Job
Lines holding the string "msafwat" are the ones to copy; find them all in the data.

★ ★ ★ ★

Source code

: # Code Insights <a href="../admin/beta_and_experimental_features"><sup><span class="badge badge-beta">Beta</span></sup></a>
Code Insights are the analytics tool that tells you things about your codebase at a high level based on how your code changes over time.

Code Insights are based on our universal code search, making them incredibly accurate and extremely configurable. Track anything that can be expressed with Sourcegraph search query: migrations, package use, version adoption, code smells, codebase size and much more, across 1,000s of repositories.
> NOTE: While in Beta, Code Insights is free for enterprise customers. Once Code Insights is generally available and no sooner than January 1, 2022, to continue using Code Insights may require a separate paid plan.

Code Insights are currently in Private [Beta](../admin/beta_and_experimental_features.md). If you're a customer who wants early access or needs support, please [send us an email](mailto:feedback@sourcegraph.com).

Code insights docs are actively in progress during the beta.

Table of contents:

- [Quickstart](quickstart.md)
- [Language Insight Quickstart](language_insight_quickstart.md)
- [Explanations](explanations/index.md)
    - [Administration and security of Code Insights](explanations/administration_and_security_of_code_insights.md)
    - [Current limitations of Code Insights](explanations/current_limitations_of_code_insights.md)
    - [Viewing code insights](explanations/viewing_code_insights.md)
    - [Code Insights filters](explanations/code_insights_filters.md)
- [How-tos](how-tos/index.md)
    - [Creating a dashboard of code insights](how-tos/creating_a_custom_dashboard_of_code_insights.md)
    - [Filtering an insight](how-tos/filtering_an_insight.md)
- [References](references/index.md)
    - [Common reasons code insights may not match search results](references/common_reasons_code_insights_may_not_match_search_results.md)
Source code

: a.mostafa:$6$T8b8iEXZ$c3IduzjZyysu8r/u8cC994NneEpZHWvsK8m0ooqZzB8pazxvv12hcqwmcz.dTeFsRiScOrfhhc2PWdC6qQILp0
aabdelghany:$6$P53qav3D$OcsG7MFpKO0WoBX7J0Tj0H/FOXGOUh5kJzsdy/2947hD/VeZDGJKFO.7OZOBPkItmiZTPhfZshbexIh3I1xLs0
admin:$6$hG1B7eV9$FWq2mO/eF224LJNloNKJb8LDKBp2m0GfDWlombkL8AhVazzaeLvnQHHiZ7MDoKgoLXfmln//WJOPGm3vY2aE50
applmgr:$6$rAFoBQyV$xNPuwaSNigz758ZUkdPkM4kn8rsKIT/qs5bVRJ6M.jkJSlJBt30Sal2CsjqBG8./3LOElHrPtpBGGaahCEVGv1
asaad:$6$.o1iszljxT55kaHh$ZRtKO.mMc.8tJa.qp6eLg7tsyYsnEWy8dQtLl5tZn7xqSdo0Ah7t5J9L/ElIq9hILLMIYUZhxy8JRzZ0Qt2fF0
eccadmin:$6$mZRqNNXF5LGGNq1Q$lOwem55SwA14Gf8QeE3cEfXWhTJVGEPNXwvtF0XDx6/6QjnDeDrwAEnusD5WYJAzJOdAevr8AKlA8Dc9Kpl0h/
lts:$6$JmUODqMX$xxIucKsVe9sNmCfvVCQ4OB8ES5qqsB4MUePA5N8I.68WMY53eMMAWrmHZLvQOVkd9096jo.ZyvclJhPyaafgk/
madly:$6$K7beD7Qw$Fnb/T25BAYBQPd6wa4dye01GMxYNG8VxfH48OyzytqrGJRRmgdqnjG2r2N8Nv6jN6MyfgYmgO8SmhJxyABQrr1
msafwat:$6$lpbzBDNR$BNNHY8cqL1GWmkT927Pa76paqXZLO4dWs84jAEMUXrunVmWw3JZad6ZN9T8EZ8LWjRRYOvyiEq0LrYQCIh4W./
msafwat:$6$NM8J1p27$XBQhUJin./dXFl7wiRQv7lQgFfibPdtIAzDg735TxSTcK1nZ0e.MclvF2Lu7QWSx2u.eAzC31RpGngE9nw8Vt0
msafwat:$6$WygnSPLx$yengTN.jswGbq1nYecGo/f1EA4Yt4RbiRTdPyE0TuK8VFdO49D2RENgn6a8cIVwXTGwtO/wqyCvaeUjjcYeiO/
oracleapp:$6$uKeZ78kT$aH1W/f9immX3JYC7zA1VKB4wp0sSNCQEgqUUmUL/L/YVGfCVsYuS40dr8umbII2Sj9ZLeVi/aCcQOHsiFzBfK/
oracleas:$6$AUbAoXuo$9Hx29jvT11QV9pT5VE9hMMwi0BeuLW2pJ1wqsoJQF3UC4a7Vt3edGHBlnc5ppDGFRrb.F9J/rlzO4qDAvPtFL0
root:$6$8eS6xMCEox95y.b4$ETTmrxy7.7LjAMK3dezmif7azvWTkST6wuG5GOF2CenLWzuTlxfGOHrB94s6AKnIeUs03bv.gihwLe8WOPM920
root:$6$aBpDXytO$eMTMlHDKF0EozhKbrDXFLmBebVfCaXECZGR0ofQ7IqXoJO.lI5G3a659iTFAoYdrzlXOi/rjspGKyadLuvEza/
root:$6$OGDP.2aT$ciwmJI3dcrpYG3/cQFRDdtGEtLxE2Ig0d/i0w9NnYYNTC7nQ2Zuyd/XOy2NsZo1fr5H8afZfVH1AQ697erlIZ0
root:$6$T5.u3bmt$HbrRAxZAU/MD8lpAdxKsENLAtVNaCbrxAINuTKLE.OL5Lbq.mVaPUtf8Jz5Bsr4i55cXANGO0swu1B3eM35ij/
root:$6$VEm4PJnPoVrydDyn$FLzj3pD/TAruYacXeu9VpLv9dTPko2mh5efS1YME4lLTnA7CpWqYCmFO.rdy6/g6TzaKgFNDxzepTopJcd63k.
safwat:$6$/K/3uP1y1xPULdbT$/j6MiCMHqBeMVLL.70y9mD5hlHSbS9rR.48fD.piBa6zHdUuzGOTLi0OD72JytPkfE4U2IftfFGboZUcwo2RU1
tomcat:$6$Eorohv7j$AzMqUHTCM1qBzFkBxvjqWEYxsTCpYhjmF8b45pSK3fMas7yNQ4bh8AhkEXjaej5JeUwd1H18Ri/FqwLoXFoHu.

★ ★ ★ ★

Finished task
msafwat:$6$lpbzBDNR$BNNHY8cqL1GWmkT927Pa76paqXZLO4dWs84jAEMUXrunVmWw3JZad6ZN9T8EZ8LWjRRYOvyiEq0LrYQCIh4W./
msafwat:$6$NM8J1p27$XBQhUJin./dXFl7wiRQv7lQgFfibPdtIAzDg735TxSTcK1nZ0e.MclvF2Lu7QWSx2u.eAzC31RpGngE9nw8Vt0
msafwat:$6$WygnSPLx$yengTN.jswGbq1nYecGo/f1EA4Yt4RbiRTdPyE0TuK8VFdO49D2RENgn6a8cIVwXTGwtO/wqyCvaeUjjcYeiO/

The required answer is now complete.